OilAlpha

OilAlpha, a cyber threat group believed to be associated with Yemen's Houthi movement, has been engaged in a cyber espionage campaign since May 2022. The group primarily targets development, humanitarian, media, and non-governmental organizations operating in the Arabian Peninsula. Using encrypted chat messengers like WhatsApp, OilAlpha launches social engineering attacks to steal victim data and credentials. The group is known for its use of malicious applications disguised as legitimate entities, including a suspicious Android file named "Cash Incentives.apk" discovered in June 2024. Infrastructure used by OilAlpha has been traced back to the Public Telecommunication Corporation (PTC), a Yemeni government-owned entity under the control of Houthi-aligned officials. The group's operations have included targeting individuals attending Saudi Arabian government-led negotiations and using spoofed Android applications mimicking entities tied to the Saudi Arabian government and a UAE humanitarian organization, among others. This suggests an ongoing effort by OilAlpha to control the distribution of humanitarian aid in Yemen.

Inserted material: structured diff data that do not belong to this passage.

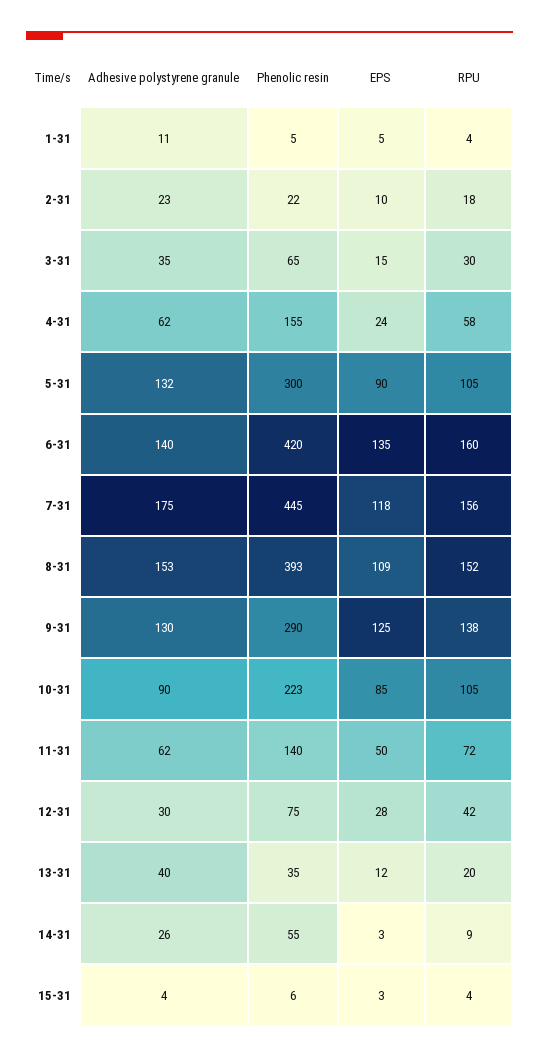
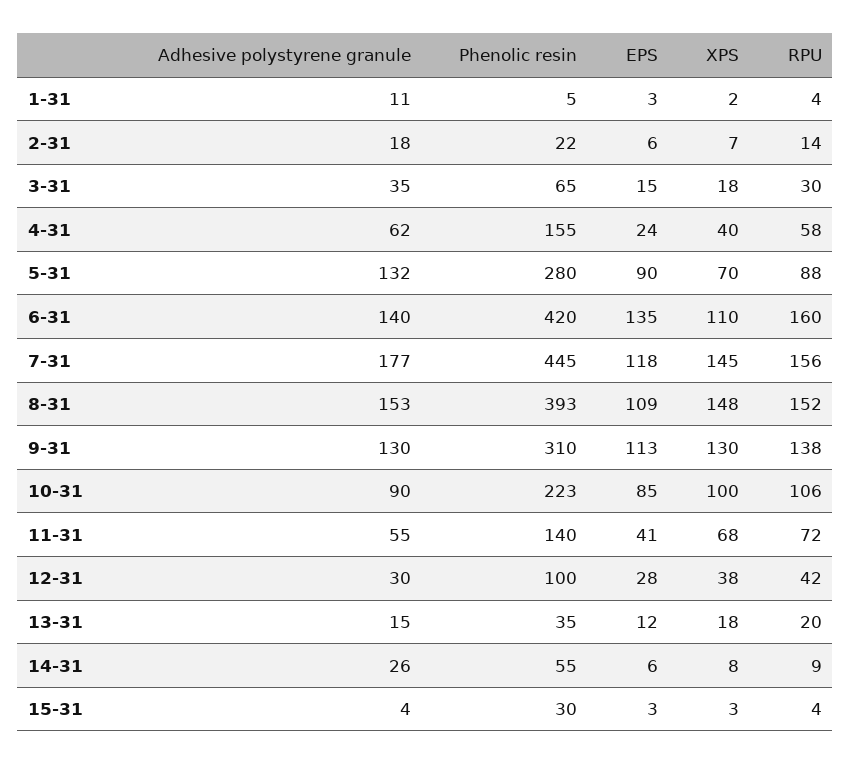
EPS, 1-31: 5 -> 3
Adhesive polystyrene granule, 2-31: 23 -> 18
EPS, 2-31: 10 -> 6
RPU, 2-31: 18 -> 14
Phenolic resin, 5-31: 300 -> 280
RPU, 5-31: 105 -> 88
Adhesive polystyrene granule, 7-31: 175 -> 177
Phenolic resin, 9-31: 290 -> 310
EPS, 9-31: 125 -> 113
RPU, 10-31: 105 -> 106
Adhesive polystyrene granule, 11-31: 62 -> 55
EPS, 11-31: 50 -> 41
Phenolic resin, 12-31: 75 -> 100
Adhesive polystyrene granule, 13-31: 40 -> 15
EPS, 14-31: 3 -> 6
Phenolic resin, 15-31: 6 -> 30
XPS, 1-31: none -> 2
XPS, 2-31: none -> 7
XPS, 3-31: none -> 18
XPS, 4-31: none -> 40
XPS, 5-31: none -> 70
XPS, 6-31: none -> 110
XPS, 7-31: none -> 145
XPS, 8-31: none -> 148
XPS, 9-31: none -> 130
XPS, 10-31: none -> 100
XPS, 11-31: none -> 68
XPS, 12-31: none -> 38
XPS, 13-31: none -> 18
XPS, 14-31: none -> 8
XPS, 15-31: none -> 3

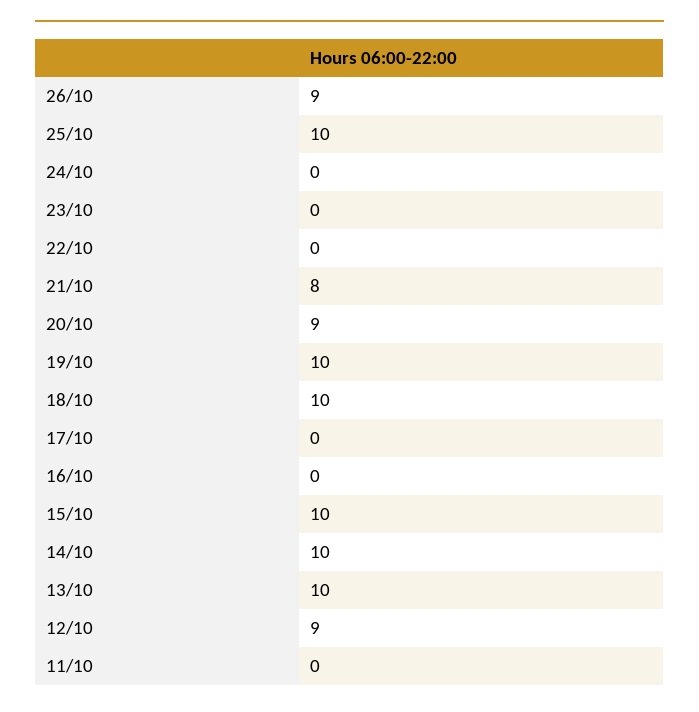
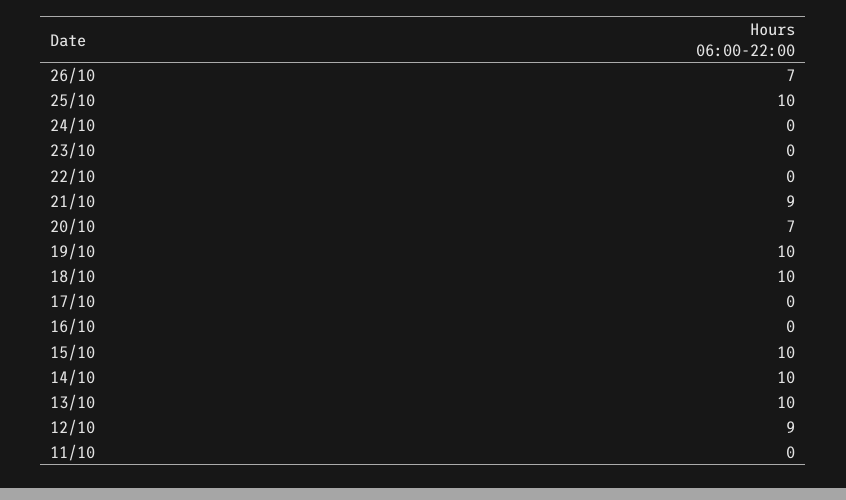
26/10: 9 -> 7
21/10: 8 -> 9
20/10: 9 -> 7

Furthermore, OilAlpha operates a credential theft portal hosted on the domain kssnew[.]online, indicating a more extensive cyber espionage network. While the potential for OilAlpha to manipulate or destroy data could lead to operational disruption, the more likely scenario is personal identifiable information (PII) theft, which could result in legal or compliance failures for targeted organizations. Speculatively, this access to data may be part of a broader strategy by the OilAlpha group to win local support amid ongoing civil war conditions by improving public services.